### [PROVIDED PASSAGE]
Second, we should cut tariffs on Pakistani agricultural and manufactured products to boost the economy and provide jobs. We should also support China on its planned export-processing zone to create manufacturing jobs in Pakistan.
Third, we should push much harder for a peace deal in Kashmir — including far more pressure on India — because Kashmir grievances empower Pakistani militants.
Fourth, let’s focus on education. One reason the country is such a mess today is that half of all Pakistanis are illiterate.
In the southern Punjab a couple of days ago, I dropped in on a rural elementary school where only one teacher had bothered to show up that day. He was teaching the entire student body under a tree, in part because the school doesn’t have desks for the first three grades.
One happy note: I visited a school run by a California-based aid group, Developments in Literacy, which represents a successful American effort to fight extremism. DIL is financed largely by Pakistani-Americans trying to “give back,” and it runs 150 schools in rural Pakistan, teaching girls in particular.
Tauseef Hyat, the Islamabad-based executive director of DIL, notes that originally the plan was to operate just primary schools, but then a group of 11-year-old girls threatened to go on hunger strike unless DIL helped them continue their education in high school. Ms. Hyat caved, and some of those girls are now studying to become doctors.
Mr. Obama should make his first presidential trip to Pakistan — and stop at a DIL school to remind Pakistan’s army and elites that their greatest enemy isn’t India but illiteracy.
further comments by kristof on the response to his article:
My Sunday column is from Pakistan, which is a mess. A scary mess, particularly in Peshawar and the tribal areas. Some Americans have pinned their hopes on President Zardari and the new army commander, General Kayani, but I don’t see much reason for hope there. As I note in the column, Zardari just chose a cabinet member who believes that burying girls alive is an honorable tradition, and another who believes in seizing little girls and handing them over to enemy clans as a way of resolving feuds. As for General Kayani, don’t forget that he headed the I.S.I. intelligence agency as it was busy protecting and supporting the Taliban.

### [TASK REQUIREMENTS]
1. Answer these questions from the passage on Pakistan:
(a) How many schools does Developments in Literacy run in rural Pakistan?
(b) What share of all Pakistanis are described as illiterate?
(c) Which agency did General Kayani head before becoming army commander?
2. Write the next part of the passage on Pakistan, picking up after its final sentence about General Kayani.

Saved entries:
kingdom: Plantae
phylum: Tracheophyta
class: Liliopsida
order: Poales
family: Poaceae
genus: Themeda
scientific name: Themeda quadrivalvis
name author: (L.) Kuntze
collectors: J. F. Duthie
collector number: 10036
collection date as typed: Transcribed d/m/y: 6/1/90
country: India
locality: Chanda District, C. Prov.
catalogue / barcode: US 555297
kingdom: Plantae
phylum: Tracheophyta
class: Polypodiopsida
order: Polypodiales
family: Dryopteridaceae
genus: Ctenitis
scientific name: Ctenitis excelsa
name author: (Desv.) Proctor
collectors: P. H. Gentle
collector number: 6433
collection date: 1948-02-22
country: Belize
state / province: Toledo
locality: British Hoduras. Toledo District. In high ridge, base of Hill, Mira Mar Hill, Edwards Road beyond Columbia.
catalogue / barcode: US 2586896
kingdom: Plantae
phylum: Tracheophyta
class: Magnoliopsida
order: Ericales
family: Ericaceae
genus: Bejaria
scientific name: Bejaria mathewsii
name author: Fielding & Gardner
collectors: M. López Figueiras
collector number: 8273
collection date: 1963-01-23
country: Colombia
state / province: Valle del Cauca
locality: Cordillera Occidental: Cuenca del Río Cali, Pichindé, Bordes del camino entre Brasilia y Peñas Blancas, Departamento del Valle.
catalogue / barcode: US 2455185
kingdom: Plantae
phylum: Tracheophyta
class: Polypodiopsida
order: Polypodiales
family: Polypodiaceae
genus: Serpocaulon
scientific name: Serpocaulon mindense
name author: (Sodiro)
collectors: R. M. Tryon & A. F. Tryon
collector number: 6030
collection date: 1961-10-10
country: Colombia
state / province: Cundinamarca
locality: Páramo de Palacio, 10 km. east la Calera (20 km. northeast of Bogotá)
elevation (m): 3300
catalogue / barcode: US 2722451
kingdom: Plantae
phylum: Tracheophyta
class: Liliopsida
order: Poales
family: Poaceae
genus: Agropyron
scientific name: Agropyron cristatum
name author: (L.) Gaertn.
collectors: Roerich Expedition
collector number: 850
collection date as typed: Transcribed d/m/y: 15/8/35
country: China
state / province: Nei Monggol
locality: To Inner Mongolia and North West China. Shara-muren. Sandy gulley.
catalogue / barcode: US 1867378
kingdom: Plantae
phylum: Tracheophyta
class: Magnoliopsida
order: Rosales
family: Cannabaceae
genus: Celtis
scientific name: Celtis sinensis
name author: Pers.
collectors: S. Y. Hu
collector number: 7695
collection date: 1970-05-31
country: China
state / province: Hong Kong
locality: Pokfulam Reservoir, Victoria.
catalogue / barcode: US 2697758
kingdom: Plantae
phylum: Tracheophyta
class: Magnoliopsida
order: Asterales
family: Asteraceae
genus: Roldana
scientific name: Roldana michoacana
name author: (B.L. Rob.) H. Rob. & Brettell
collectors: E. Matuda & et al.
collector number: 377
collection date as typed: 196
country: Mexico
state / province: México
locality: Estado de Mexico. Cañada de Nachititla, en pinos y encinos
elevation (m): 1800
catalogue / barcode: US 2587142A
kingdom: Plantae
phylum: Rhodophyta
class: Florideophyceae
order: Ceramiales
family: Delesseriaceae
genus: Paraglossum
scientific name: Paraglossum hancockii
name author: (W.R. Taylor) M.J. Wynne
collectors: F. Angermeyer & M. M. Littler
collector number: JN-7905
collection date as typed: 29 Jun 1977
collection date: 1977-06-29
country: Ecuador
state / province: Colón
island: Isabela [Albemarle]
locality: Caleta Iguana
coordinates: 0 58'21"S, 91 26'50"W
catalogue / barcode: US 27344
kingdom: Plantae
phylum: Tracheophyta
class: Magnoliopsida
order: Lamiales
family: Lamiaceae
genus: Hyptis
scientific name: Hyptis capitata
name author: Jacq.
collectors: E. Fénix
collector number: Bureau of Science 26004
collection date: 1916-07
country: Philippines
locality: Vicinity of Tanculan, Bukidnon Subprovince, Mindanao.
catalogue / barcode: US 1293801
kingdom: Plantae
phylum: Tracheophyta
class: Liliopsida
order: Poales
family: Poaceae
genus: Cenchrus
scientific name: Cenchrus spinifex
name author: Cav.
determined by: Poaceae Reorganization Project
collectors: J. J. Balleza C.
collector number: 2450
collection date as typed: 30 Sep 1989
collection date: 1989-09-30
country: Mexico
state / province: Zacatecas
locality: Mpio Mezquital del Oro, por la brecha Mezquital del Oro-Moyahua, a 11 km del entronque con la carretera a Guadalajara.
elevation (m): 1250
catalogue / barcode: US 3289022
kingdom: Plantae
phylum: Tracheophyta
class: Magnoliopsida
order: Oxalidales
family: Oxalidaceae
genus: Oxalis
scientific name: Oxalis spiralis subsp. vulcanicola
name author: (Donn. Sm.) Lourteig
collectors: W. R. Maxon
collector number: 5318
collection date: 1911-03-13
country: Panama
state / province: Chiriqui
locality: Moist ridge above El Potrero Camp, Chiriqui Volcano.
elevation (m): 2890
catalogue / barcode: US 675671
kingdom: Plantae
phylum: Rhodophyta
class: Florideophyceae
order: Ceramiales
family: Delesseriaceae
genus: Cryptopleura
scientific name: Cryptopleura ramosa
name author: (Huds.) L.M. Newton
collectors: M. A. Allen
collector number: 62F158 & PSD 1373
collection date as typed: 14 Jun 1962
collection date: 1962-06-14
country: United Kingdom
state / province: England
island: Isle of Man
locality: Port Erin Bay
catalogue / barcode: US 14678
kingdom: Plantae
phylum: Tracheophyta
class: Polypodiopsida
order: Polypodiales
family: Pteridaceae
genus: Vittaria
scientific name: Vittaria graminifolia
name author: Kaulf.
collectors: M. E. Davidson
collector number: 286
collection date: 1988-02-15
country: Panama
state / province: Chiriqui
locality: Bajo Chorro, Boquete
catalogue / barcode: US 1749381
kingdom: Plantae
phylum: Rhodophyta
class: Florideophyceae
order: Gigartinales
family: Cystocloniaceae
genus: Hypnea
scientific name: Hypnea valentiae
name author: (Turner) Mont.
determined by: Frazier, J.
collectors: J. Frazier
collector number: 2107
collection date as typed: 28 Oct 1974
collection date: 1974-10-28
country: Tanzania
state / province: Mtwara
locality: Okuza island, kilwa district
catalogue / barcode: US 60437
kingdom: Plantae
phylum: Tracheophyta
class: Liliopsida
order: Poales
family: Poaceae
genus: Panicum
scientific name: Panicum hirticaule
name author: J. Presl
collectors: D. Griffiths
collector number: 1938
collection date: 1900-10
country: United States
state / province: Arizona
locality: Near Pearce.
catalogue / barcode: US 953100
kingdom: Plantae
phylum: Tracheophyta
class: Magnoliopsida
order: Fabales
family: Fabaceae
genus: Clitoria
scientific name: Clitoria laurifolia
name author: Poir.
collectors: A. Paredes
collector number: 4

### [WRITTEN RESPONSES]
1.
(a) 150 schools.
(b) Half.
(c) The I.S.I. intelligence agency.

2.
At a personal level, I found little sign of change when I applied for my visa. The old president, Pervez Musharraf, detested me and at times denied me visas, but usually grudgingly granted them. I figured that the new government, which had always cheered my criticisms of Musharraf, would be no problem. But it took months and months to get one; my visa finally arrived on the very day I was leaving on the trip, and then it was only good for Karachi, Lahore and Islamabad (although nobody seemed to pay attention to that in Pakistan). When I applied to the president’s office by email for an interview with Zardari, the press secretary tried to forward my message to someone named Khalid whom he asked something like: Isn’t this guy Kristof blacklisted? Unfortunately, instead of hitting “forward” on his blackberry, he hit “reply,” so it came right back to me.
The larger challenge is that the Pakistani military still prepares itself for fighting India, when the country’s greatest threat is poverty, illiteracy and extremism in the west. And Pakistani elites are not typically very concerned with ordinary citizens (the former Supreme Court chief, still barred from power, was an important exception, yet the lawyers’ movement never received adequate U.S. support), so the state education system is a disaster.
In the column, I lay out some suggestions for how the U.S. might help, such as cutting tariffs to encourage jobs and manufacturing industries. I also cite Developments in Literacy, a wonderful group trying to educate girls in rural areas, as an example of what we need more of — do check out their website (it’s also an example of Pakistani elites tackling poverty, in a way that we need much more of). And I’ve previously written about the extraordinary work of Greg Mortenson, author of Three Cups of Tea. I’d welcome your thoughts, particularly from Pakistanis, about other steps for the future.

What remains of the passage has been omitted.